Er ist wieder da, Eichborn Verlag, Taschenbuch: 9,99 Euro
Hanns-Josef Ortheil: Die Berlinreise
Damals 1964, als die West-Berliner noch stolz waren auf ihren Insel-Status, besuchte ein zwölfjähriger Kölner Junge die Stadt an der Spree und verfasste seine Reisenotizen in Tagebuchform. Klingt nach Allerwelts- oder sogar Frühpubertätsliteratur, ist es aber nicht. Denn der Knabe hieß Hanns-Josef Ortheil und ist mittlerweile ein erfahrener und erfolgreicher Autor. Groß überarbeitet will der Die Berlinreise übrigens nicht haben, was für sein Talent spricht, das er in frühester Jugend schon hatte. Allerdings weist das Buch deutlich fiktionale Züge auf… Ist aber auch egal, ob das junge Genie oder der versierte Schriftsteller für das fabelhafte Ergebnis verantwortlich ist. Der Roman zeigt uns Hauptstädtern auf jeden Fall, wie wir nach außen wirk(t)en und in was für einer eindrucksvollen Großstadt wir leben.
Die Berlinreise
Wolfgang Herrndorf: In Plüschgewittern
Herrndorfs Tschick ist zum Bestseller und Kino-Erfolg geworden. Sein erster Roman ist aber genauso lesenswert und witzig. Es geht um einen eigenwilligen Einzelgänger, der in der Hauptstadt im Untergrund abtaucht und um das düstere Berlin von einem, der mit 30 noch immer nirgends angekommen ist. Der Schauplatz: Friedrichshain in der Nachwendezeit. Aber zwischen den Zeilen werden sich viele wiedererkennen, die das Erwachsenwerden nicht einfach nebenbei wegstecken.
In Plüschgewittern
Sybil Volks: Torstraße 1
In diesem Roman geht es, ganz typisch, um die Dramen des Lebens, um Liebe und besonders um Freundschaft. Aber vor allem geht es um ein Stück Architektur: um das Haus in der Torstraße 1. Es war schon jüdisches Kaufhaus, Zentrale der Hitlerjugend, Institut der SED und wir kennen es heute als luxuriösen Club Soho House. Fast 100 Jahre der deutschen, insbesondere der Berliner, Geschichte erzählt Sybil Volks anhand dieses Hauses und zweier Menschen, deren Schicksal mit ihm verbunden ist. Eine schöne Familiengeschichte aus der Hauptstadt, erzählt aus der Perspektive von mehreren Generationen.

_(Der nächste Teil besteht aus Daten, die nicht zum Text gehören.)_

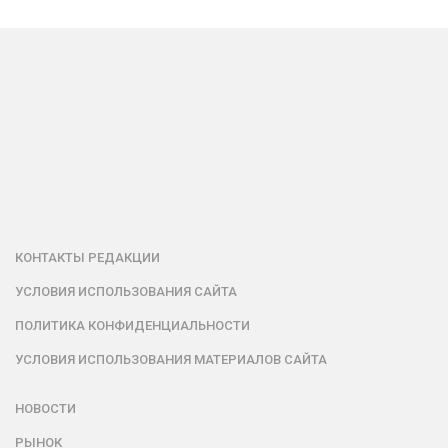
КОНТАКТЫ РЕДАКЦИИ
УСЛОВИЯ ИСПОЛЬЗОВАНИЯ САЙТА
ПОЛИТИКА КОНФИДЕНЦИАЛЬНОСТИ
УСЛОВИЯ ИСПОЛЬЗОВАНИЯ МАТЕРИАЛОВ САЙТА
НОВОСТИ
РЫНОК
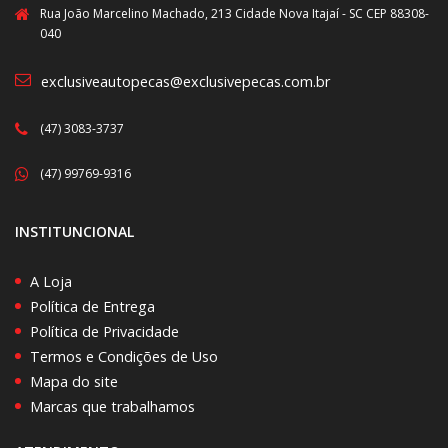
Rua João Marcelino Machado, 213 Cidade Nova Itajaí - SC CEP 88308-
040
exclusiveautopecas@exclusivepecas.com.br
(47) 3083-3737
(47) 99769-9316
INSTITUNCIONAL
A Loja
Política de Entrega
Política de Privacidade
Termos e Condições de Uso
Mapa do site
Marcas que trabalhamos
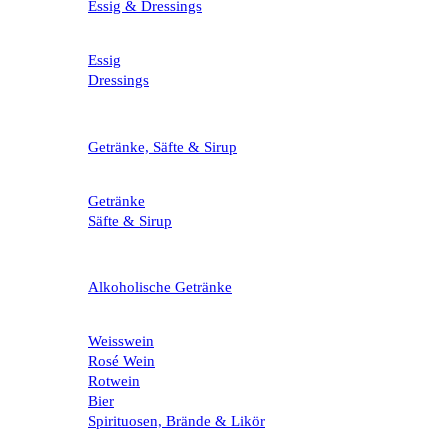
Essig & Dressings
Essig
Dressings
Getränke, Säfte & Sirup
Getränke
Säfte & Sirup
Alkoholische Getränke
Weisswein
Rosé Wein
Rotwein
Bier
Spirituosen, Brände & Likör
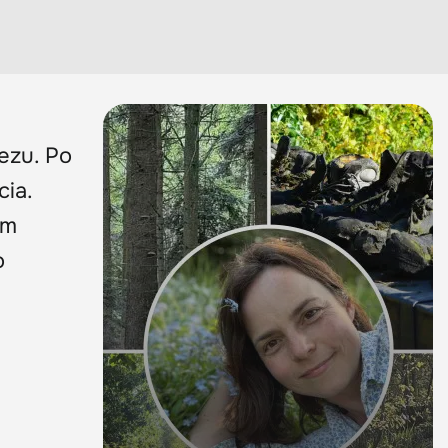
ezu. Po
cia.
am
o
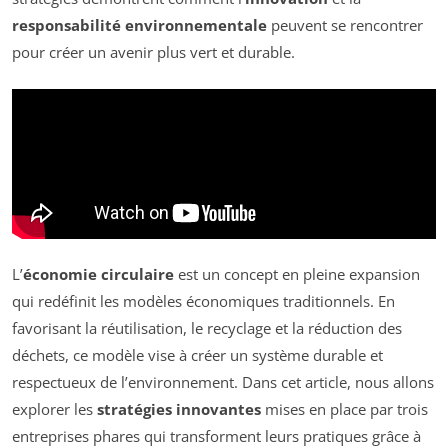
responsabilité environnementale
peuvent se rencontrer
pour créer un avenir plus vert et durable.
L’
économie circulaire
est un concept en pleine expansion
qui redéfinit les modèles économiques traditionnels. En
favorisant la réutilisation, le recyclage et la réduction des
déchets, ce modèle vise à créer un système durable et
respectueux de l’environnement. Dans cet article, nous allons
explorer les
stratégies innovantes
mises en place par trois
entreprises phares qui transforment leurs pratiques grâce à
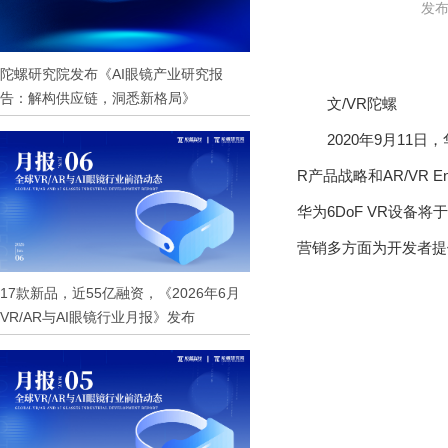
发布
陀螺研究院发布《AI眼镜产业研究报
告：解构供应链，洞悉新格局》
文/VR陀螺
2020
年
9
月
11
日，
R
产品战略和
AR/VR En
华为
6DoF VR
设备将于
营销多方面为开发者提
17款新品，近55亿融资，《2026年6月
VR/AR与AI眼镜行业月报》发布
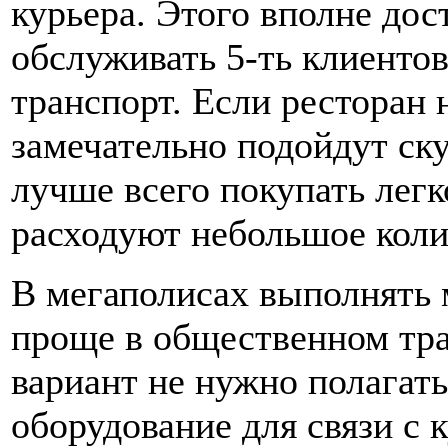
курьера. Этого вполне дос
обслуживать 5-ть клиентов
транспорт. Если ресторан 
замечательно подойдут ску
лучше всего покупать лег
расходуют небольшое коли
В мегаполисах выполнять 
проще в общественном тра
вариант не нужно полагат
оборудование для связи с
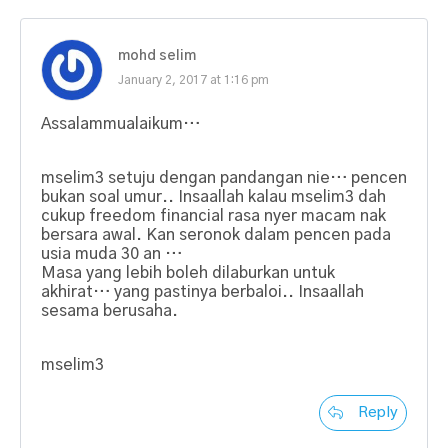
mohd selim
January 2, 2017 at 1:16 pm
Assalammualaikum…
mselim3 setuju dengan pandangan nie… pencen
bukan soal umur.. Insaallah kalau mselim3 dah
cukup freedom financial rasa nyer macam nak
bersara awal. Kan seronok dalam pencen pada
usia muda 30 an …
Masa yang lebih boleh dilaburkan untuk
akhirat… yang pastinya berbaloi.. Insaallah
sesama berusaha.
mselim3
Reply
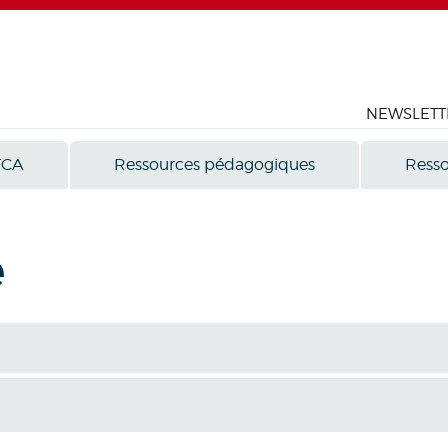
NEWSLETT
FCA
Ressources pédagogiques
Resso
e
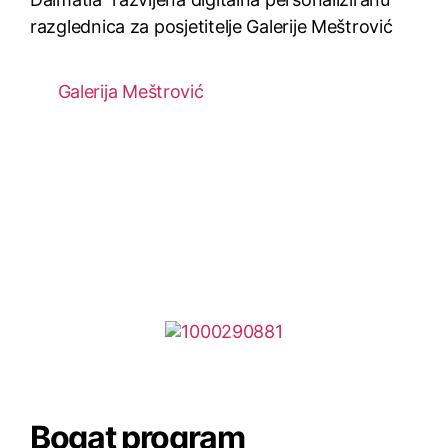
razglednica za posjetitelje Galerije Meštrović
Galerija Meštrović
Bogat program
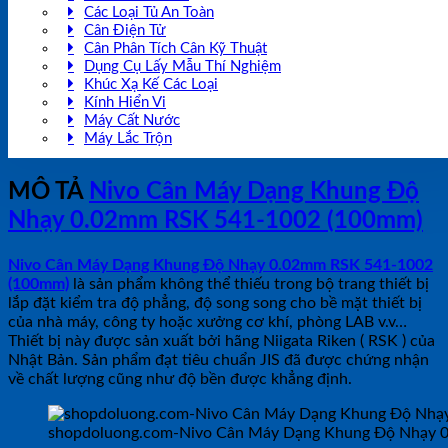
Các Loại Tủ An Toàn
Cân Điện Tử
Cân Phân Tích Cân Kỹ Thuật
Dụng Cụ Lấy Mẫu Thí Nghiệm
Khúc Xạ Kế Các Loại
Kính Hiển Vi
Máy Cất Nước
Máy Lắc Trộn
MÔ TẢ
Nivo Cân Máy Dạng Khung Độ
Nhạy 0.02mm RSK 541-1002 (100mm)
Nivo Cân Máy Dạng Khung Độ Nhạy 0.02mm RSK 541-1002
(100mm)
là sản phẩm không thể thiếu trong bộ trang thiết bị
lắp đặt kiểm tra độ phẳng, độ song song cho bề mặt thiết bị
của nhà máy, công ty hoặc xưởng cơ khí, phòng LAB v.v…
Thiết bị này được sản xuất bởi hãng Niigata Riken ( RSK ) của
Nhật Bản. Sản phẩm đạt tiêu chuẩn JIS đã được chứng nhận
về chất lượng cũng như độ bền được khẳng định.
shopdoluong.com-Nivo Cân Máy Dạng Khung Độ Nhạy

Torstraße 1, dtv Verlag, Taschenbuch: 9,95 Euro
Kevin Junk – Berliner Befindlichkeiten
Mal was anderes: Kevin Junk schreibt keine Liebesgeschichte, sondern beschreibt in vielen kleinen Anekdoten eine besondere Berliner Subkultur. Er gibt Einblick in das Leben der Feierwütigen, derjenigen, die mit Glitzer im Gesicht auf dem 1. Mai tanzen, die ungeniert über Drogen reden und sich in den Darkroom trauen. Außerdem kennt er sich in Berlins Schwulenszene bestens aus. Die Eindrücke aus dem Berghain und dem Berliner Alltag kommen im Blogger-Sprech daher. Denen, die Teil desselben Mikrokosmos sind, hält Junk den Spiegel vor. Alle anderen bekommen einen ungeschönten Eindruck.